It was the end of a long day at the Magic Kingdom.
My wife had gone to buy some mousketeer hats while my daughter and I rode a ride one last time. She bought two hats and had them embroidered with our names. She went to pay the man and noticed she hadn’t been charged for the embroidery.
I don’t know if it’s Disney policy (though it would not surprise me) to give random gifts or discounts to people in the name of “Disney Magic,” but it did reinforce our positive feelings about the experience. It’s the little things Disney does in their customer service that makes people want to come back.
Disney, by far, is not the only company that links customer service with returned business. (Chic-fil-a is a master at it.) However, Disney takes special pride in meeting customer expectations.
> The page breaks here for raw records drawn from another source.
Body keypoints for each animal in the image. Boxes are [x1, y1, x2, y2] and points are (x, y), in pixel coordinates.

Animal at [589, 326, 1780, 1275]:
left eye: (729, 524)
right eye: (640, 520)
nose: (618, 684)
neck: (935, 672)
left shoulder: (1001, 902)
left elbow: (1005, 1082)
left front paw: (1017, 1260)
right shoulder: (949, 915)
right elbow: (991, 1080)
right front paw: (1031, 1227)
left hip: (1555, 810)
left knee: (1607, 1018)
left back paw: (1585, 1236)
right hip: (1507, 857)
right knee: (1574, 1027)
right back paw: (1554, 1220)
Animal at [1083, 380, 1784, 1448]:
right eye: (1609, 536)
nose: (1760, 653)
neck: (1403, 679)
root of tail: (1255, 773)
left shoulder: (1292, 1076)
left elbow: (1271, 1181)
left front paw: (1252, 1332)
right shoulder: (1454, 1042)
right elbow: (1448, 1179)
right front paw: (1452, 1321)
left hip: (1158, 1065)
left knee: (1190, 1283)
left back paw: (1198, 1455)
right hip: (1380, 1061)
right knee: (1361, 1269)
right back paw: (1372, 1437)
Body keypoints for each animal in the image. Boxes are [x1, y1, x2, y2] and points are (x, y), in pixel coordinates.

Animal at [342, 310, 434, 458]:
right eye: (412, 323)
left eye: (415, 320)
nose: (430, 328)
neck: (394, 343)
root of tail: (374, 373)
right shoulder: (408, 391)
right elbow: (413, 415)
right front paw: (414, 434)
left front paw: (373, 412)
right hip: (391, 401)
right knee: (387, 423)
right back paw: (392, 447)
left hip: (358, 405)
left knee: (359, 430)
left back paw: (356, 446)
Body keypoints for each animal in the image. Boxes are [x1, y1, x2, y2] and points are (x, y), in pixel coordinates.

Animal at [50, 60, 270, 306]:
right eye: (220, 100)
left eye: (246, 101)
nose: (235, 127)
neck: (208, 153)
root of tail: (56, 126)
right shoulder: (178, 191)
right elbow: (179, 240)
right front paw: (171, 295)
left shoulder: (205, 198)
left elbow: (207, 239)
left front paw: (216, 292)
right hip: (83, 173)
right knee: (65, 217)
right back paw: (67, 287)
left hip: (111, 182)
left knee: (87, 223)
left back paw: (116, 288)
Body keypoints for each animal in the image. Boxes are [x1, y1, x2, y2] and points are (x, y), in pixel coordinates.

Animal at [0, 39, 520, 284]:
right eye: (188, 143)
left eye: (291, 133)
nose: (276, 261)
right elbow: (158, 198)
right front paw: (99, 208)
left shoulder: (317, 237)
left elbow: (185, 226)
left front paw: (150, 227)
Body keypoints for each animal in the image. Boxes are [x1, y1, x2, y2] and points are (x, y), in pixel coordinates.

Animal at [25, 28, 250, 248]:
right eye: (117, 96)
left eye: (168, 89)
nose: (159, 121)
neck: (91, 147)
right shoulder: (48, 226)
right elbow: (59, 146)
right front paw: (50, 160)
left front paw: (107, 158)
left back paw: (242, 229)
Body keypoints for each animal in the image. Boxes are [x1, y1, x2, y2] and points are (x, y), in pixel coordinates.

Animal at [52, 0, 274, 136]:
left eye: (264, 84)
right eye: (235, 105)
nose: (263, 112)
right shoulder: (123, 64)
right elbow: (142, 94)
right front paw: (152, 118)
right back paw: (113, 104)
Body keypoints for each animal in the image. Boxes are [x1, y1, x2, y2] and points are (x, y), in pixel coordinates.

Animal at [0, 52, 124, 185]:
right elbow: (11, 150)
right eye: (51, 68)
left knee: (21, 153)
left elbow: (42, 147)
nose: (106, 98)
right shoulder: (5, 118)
They do little things to make sure your visit is a pleasant experience. A little customer service goes a long way.
That’s something we can apply in ministry. We may not call them consumers, but our students and parents are our parishioners. They choose to be part of our ministry, and let’s be honest; they have lots of other choices – both in and out of the Christian spectrum. A little customer service, on our part, can go a long way.
How can we improve our customer service? Here are just a few ways.
Be polite in your communication. If you’re like me, resisting the urge for sarcasm is hard, especially when you’ve answered the same question three times. However, demeaning a student or adult with a sarcastic answer won’t leave them feeling wanted. Instead, make all of your communication polite, positive and up-beat. No one at Disney frowns.
Be informed. Everyone at Disney knew where everything was. The ticket takers, train operators, employees that managed the lines and even the janitors could direct you to any ride or attraction in the park. It reinforces goodwill when you know the answers about the mission trip you’re taking or that you promptly get back to parents when you have to look it up. You don’t have to be an expert, but make sure you get necessary information to people who need it in a timely manner.
Be personal. If you wore a badge with your name on it, Disney employees would greet you by name. Obviously, you should know your students names, but there are other ways to be personal. Write and mail students notes, send them birthday cards, send a personal note that they were missed. Personal touches go a long way in our social media society.
Be spontaneous. Throw a little unexpected Disney magic. Buy a student lunch or bring parents over for dinner. Take a student to a movie you know they want to see. Buy them a tank of gas. Those little things will be remembered.